Snow day

I remember my exact words when my brother suggested that as a newly divorced guy I buy the family house where our mom was living alone so that she, whose only income was a meager Social Security check, could spend her remaining days there.
I remember those words mainly because of the many times I wound up eating them.
What I said to him was: Sure, it’s not like I need a bachelor pad at Newberry Estates.
I was 45 and after being with the same woman for 22 years, could not imagine a future love interest. Or even a little tryst for that matter.
It wasn’t long, however, before I found myself thinking how I wished I had that bachelor pad at Newberry Estates. But by then, it was too late.
And not only was my mom living with me, but so too was Aunt Elizabeth, my ex-wife’s great aunt whom I got in the divorce. She got the Volvo wagon, I got Aunt Elizabeth.
I used to joke that I was running Ed Ackerman’s Home for Elderly Women. Not that it didn’t have its perks. As I left the house each morning, I’d get a kiss from Mom and Aunt Elizabeth and they’d spend a good portion of their day praying for me. Pretty good deal.

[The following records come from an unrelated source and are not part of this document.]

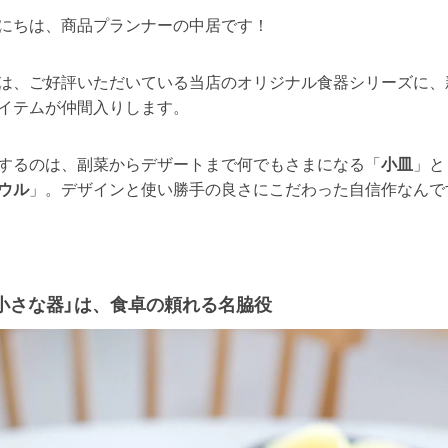
にちは、商品プランナーの中居です！
は、ご好評いただいている当店のオリジナル食器シリーズに、
イテムが仲間入りします。
するのは、副菜からデザートまで何でもさまになる「
小皿
」と
ウル
」。デザインと使い勝手の良さにこだわった自信作なんで
小さな器」は、食卓の頼れる名脇役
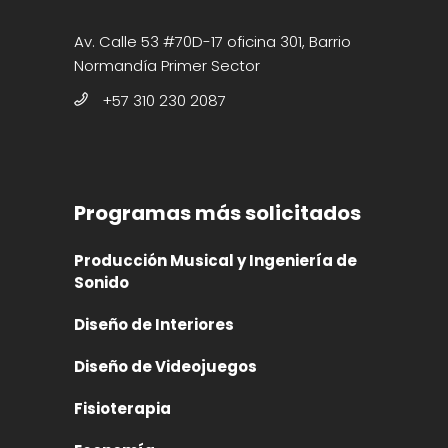
Av. Calle 53 #70D-17 oficina 301, Barrio
Normandía Primer Sector
+57 310 230 2087
Programas más solicitados
Producción Musical y Ingeniería de
Sonido
Diseño de Interiores
Diseño de Videojuegos
Fisioterapia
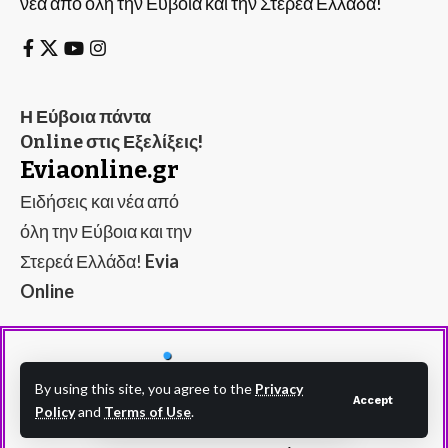
νέα από όλη την Εύβοια και την Στερεά Ελλάδα!
Η Εύβοια πάντα
Online στις Εξελίξεις!
Eviaonline.gr
Ειδήσεις και νέα από
όλη την Εύβοια και την
Στερεά Ελλάδα!
Evia
Online
By using this site, you agree to the
Privacy
Accept
Policy
and
Terms of Use
.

Except when, much to my surprise, I found myself interested in a woman, and even more surprisingly, sensed she was interested in me. Cocktails at Ed Ackerman’s Home for Elderly Women wasn’t much of a date.
Mary Kay, however, the girl I’d eventually marry, understood this. Actually, she seemed to enjoy the old gals’ company. But how I wished we could get a little time for ourselves.
Enter Old Man Winter.
A storm much like the one we’ve been dealing with the past two days was forecast. As A college professor I was certain I’d have the day off. As an operating room nurse, Mary Kay was not so lucky. Still, there was an opportunity for a romantic getaway we simply could not pass up.
Mary Kay’s sister and her husband, who lived in a charming home in the country, were going to be out of town and had asked us if we’d babysit the house and keep an eye on their dog. They were fully aware the prospect of being alone for a weekend was all the selling point they needed.
Sure enough, my classes were cancelled. It was a Friday. After getting Mom and Aunt Elizabeth squared away, I picked up a pizza and a couple of bottles of wine along with other snacks and items for a leisurely Saturday morning brunch and headed to our temporary love nest out in the woods. I knew where the key was hidden and got a warm, slobbery greeting from the family Lab, Tiffany, Tiffie for short.
Mary Kay would be on her way when her shift ended at 3.
As the saying goes, the best laid plans.
By 3, nothing was moving. All roads were impassable. The second shift of nurses couldn’t make it to the hospital and those who were already there were unable to get home. Having them stay for another shift was a no-brainer.
I drank the wine alone and shared the pizza with Tiffie, who undoubtedly remembered it as the best weekend of her life.
The next morning I got up early and shoveled snow. I wasn’t in the mood for brunch.